The answer should be one number, the count of lines in the data with "shift".
Start of Exercise input
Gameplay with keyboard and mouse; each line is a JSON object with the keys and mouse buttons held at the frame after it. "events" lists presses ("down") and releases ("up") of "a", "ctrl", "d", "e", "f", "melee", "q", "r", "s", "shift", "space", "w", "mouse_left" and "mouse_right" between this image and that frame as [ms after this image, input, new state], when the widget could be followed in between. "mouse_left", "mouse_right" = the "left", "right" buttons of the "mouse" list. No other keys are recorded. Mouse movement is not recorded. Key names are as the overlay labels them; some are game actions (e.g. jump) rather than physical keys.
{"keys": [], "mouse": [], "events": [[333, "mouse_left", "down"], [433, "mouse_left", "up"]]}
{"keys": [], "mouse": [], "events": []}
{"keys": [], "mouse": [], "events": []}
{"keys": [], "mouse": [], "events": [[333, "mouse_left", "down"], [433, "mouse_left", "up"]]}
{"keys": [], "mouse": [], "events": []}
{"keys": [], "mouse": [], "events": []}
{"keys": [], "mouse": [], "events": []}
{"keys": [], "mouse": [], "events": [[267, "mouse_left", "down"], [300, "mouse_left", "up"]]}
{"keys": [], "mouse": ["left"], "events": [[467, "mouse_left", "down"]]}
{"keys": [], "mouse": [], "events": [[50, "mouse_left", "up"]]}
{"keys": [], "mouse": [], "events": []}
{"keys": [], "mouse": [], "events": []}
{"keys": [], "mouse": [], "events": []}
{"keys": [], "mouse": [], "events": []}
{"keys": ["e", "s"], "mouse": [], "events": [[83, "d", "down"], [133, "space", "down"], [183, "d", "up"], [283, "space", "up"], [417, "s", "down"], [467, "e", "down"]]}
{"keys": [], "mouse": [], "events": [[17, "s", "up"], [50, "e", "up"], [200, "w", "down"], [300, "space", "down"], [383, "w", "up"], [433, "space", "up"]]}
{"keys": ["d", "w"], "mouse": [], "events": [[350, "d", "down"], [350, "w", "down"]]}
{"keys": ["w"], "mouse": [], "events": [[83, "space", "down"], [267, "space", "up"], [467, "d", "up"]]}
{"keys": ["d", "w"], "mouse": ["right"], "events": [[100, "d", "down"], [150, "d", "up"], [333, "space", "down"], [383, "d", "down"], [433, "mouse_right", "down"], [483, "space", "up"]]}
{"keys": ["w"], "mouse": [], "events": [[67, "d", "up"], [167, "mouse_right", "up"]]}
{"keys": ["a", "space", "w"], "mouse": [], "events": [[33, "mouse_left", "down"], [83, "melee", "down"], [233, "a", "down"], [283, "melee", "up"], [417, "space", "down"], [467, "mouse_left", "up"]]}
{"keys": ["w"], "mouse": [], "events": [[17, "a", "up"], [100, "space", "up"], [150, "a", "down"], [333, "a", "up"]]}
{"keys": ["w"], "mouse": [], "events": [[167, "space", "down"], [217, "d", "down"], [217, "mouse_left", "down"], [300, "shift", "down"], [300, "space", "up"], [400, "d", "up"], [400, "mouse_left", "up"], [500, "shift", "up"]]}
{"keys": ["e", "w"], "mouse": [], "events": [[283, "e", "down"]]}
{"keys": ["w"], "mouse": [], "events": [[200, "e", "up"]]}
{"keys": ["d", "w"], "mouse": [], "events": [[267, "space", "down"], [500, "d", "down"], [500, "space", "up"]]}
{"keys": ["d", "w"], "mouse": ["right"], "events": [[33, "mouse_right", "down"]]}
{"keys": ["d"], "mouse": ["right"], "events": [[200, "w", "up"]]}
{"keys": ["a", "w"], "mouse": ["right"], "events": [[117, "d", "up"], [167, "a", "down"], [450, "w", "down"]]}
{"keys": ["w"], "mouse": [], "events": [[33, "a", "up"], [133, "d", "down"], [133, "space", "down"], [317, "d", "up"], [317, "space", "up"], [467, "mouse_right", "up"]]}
End of Exercise input
*Worked solution*.
2